WF: backing for nuclear to power AI data needs
Leo Moore, head of technology at William Fry

15 May 2026 technology Print

WF: backing for nuclear to power AI data needs

The Irish public conversation on nuclear has historically been settled but is now reopening, according to the 2026 William Fry Technology Report.

In a significant policy shift, half of organisations surveyed now support the introduction of nuclear energy if it secures the data infrastructure needed for massive AI and quantum computing demands.

Large tech firms elsewhere are using nuclear power, including Small Modular Reactors (SMRs), to deliver carbon-free baseload power for AI data centres, the report points out.

Businesses are increasingly pragmatic on energy, but social licence in Ireland remains a sensitive question, the authors state.

Outstripping defences

The rapid evolution of artificial intelligence is also outstripping existing cybersecurity defences and traditional business models, the report states.

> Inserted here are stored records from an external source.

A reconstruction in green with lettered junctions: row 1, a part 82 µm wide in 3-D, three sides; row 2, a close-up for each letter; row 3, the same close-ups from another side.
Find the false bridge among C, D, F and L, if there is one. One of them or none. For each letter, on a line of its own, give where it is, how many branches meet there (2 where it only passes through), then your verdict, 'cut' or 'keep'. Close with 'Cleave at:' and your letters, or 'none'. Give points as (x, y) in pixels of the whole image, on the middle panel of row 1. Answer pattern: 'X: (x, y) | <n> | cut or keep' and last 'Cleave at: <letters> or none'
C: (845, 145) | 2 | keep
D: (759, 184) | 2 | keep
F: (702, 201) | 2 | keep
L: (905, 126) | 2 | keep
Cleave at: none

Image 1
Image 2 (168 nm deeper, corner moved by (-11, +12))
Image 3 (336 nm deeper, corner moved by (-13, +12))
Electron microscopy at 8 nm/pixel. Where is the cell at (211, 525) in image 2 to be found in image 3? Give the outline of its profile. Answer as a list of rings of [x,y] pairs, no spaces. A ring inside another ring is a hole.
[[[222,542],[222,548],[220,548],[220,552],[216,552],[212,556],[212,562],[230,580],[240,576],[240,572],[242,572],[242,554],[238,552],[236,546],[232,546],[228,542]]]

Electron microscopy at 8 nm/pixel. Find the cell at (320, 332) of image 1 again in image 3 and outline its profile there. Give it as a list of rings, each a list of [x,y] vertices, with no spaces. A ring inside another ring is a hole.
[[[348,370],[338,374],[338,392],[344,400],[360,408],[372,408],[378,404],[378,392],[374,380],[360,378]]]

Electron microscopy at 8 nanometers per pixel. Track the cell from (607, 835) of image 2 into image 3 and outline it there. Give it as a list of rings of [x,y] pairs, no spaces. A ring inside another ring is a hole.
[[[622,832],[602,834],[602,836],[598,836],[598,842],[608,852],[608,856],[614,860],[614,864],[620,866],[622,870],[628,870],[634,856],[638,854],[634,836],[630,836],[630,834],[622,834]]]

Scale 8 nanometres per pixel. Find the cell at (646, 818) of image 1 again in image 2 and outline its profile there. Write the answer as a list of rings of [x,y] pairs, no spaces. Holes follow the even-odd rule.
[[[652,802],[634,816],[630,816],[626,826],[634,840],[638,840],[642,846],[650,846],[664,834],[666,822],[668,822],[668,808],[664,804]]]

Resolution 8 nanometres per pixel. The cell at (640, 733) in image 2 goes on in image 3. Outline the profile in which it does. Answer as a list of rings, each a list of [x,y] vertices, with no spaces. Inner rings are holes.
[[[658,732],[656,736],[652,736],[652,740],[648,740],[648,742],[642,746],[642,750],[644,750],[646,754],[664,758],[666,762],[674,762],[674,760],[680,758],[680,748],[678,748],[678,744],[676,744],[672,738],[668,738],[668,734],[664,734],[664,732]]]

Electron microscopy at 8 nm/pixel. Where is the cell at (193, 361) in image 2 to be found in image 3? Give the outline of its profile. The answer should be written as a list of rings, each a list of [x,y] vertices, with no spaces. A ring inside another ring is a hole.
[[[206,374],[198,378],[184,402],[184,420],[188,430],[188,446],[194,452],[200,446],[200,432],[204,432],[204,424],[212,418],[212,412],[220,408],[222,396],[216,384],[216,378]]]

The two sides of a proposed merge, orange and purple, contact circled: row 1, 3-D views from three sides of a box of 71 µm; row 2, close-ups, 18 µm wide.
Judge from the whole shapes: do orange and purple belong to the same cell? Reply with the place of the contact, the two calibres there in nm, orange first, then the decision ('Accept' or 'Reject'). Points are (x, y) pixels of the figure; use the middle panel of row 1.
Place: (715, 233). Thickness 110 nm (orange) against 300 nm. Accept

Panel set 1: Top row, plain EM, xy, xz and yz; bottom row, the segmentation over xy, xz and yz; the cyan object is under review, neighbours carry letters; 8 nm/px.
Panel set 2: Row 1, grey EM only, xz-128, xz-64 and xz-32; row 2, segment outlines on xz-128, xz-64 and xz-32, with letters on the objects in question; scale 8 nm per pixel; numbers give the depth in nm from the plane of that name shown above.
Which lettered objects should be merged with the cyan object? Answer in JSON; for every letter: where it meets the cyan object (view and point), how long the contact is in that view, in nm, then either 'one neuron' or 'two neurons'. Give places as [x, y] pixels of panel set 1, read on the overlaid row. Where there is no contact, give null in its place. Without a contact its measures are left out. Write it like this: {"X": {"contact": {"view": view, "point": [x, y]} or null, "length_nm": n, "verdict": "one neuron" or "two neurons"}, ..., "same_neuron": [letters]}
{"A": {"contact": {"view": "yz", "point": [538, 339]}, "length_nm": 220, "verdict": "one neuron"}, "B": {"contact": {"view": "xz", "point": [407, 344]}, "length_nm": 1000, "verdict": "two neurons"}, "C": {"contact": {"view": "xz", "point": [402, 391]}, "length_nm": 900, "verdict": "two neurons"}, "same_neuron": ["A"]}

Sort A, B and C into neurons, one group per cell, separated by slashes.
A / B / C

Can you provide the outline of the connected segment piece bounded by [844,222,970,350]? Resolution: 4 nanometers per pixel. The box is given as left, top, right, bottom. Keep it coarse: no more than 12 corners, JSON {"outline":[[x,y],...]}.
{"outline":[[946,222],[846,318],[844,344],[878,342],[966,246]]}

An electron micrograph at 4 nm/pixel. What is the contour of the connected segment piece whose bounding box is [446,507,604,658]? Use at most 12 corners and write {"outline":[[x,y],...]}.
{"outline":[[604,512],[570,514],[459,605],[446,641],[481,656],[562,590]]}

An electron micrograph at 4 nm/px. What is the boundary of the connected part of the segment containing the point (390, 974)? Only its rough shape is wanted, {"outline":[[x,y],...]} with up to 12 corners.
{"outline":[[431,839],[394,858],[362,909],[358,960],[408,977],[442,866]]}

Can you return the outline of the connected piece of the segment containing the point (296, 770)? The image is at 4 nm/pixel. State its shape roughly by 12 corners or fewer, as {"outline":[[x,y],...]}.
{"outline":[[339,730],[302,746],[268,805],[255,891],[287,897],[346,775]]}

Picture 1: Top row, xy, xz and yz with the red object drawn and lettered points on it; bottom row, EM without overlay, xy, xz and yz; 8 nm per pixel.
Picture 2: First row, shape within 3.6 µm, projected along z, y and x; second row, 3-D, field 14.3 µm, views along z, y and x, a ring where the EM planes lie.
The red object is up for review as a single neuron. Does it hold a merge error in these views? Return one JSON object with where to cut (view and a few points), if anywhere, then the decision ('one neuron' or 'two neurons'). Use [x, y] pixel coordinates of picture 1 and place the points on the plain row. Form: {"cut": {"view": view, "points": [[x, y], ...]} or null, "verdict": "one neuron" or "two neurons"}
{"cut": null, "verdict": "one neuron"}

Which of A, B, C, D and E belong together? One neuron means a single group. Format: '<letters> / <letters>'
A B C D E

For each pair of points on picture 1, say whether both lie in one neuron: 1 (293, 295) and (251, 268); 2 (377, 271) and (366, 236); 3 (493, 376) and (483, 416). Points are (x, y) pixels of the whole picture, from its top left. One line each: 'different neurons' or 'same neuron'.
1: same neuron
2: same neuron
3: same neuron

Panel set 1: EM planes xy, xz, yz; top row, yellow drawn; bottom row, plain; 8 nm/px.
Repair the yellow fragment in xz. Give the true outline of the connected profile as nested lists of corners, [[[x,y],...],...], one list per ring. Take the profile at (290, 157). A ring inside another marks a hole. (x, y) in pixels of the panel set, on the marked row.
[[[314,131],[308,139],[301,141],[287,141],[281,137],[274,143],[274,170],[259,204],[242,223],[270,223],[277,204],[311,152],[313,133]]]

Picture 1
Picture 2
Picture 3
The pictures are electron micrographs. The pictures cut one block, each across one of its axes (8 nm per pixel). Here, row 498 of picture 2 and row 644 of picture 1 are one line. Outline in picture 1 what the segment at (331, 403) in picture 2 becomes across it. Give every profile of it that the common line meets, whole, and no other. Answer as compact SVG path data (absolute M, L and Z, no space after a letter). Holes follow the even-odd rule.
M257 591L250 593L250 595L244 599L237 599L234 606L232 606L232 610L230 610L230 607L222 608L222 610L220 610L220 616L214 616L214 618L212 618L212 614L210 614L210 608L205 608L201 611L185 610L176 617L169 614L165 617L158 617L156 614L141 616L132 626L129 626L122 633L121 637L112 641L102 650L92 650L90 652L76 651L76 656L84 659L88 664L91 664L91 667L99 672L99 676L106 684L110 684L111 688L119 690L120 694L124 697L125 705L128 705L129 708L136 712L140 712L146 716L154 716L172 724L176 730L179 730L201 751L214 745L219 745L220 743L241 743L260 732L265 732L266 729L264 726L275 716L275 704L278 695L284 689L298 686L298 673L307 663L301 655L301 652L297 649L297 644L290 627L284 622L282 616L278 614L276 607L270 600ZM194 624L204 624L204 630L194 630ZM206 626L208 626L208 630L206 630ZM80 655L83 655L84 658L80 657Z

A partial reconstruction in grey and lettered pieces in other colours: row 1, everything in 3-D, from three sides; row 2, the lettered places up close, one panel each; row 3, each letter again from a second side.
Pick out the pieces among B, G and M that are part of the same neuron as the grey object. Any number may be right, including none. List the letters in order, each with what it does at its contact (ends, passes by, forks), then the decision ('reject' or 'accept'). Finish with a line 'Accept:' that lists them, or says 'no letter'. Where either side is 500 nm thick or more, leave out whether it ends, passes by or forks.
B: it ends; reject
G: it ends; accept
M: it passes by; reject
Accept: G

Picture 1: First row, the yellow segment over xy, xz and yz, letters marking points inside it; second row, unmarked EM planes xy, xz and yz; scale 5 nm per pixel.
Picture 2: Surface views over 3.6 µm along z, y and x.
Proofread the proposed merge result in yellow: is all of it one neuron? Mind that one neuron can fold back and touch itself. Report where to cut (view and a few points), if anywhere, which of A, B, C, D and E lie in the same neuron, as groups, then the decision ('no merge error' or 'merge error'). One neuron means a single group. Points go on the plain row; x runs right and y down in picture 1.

It flags what it terms a ‘seismic shift’ in the corporate landscape.

It names this shift as a ‘Mythos moment’  and highlights a move away from the ‘move fast and break things’ era of tech adoption and its replacement by a ‘regulatory-first’ approach.

The report shows that 81% of large organisations now believe legal and regulatory requirements are paramount in adopting new technology.

The William Fry survey was conducted by IPSOS B&A in March 2026.

Research from Microsoft and Trinity College Dublin suggests that AI alone could contribute more than €250 billion to Irish GDP over the next decade, one of the authors WF head of technology Leo Moore (pictured) adds in the introduction.

Compliance guardrail

Legal compliance is a precondition for innovation, the report states.

William Fry lawyers cite emerging EU legislation, including:

  • EU AI Act,
  • DORA, and
  • NIS 2.

However, the report notes a growing awareness gap between large firms and medium-sized enterprises.

Regulatory perimeter

Smaller players risk being left behind as the ‘regulatory perimeter’ hardens around procurement and financing, the report states.

Confidence in cybersecurity is at a historic low and only 17% of businesses believe their security posture can keep pace with AI-driven threats.

The report points to the April announcement of the Anthropic ‘Mythos model’ as a turning point.

Mythos reportedly identified thousands of high-severity vulnerabilities autonomously.

This knowledge has forced boards to view cybersecurity not as a discretionary IT expense, but as a mandatory legal obligation for operational resilience.

[Only 11% of large organisations report a positive return (ROI) to date, although 80% of them have made an investment].

The report identifies a value gap between the high cost of AI deployment and measurable improvements in revenue or productivity.

William Fry states that 2026 will be the year of the contractual reset.

Organisations are moving away from traditional ‘seat-based’ or ‘token-based’ pricing.

Instead, they are renegotiating agreements to include:

  • Outcome-based metrics: fees tied to actual business results (conversion uplifts or diagnostic accuracy),
  • Model substitution rights: The ability to swap underlying AI models if performance benchmarks aren't met,
  • Transparency obligations: Mandatory documentation required under the EU AI Act.

Ireland remains the European jurisdiction of choice for tech investment, outperforming Germany and Britain, the report states, with 57% rating it as ‘highly suitable’.

This country also offers stability and a pro-business environment, as well as proximity to customers, it adds.

Vital bridge

Ireland is increasingly viewed as a vital bridge between US innovation and stringent European standards, with 47% agreeing that EU regulation enhances business certainty.

EU-wide rules are increasingly viewed as a source of certainty and consistency, rather than a barrier to innovation.

However, this status is under pressure from infrastructure demands, the report states.

The report suggests that ‘AI champions’ inside adopting firms are more effective than external training.

The authors argue that organisations that treat AI literacy as a core activity will emerge as winners, as the divide between the ‘AI-ready’ and laggards grows wider.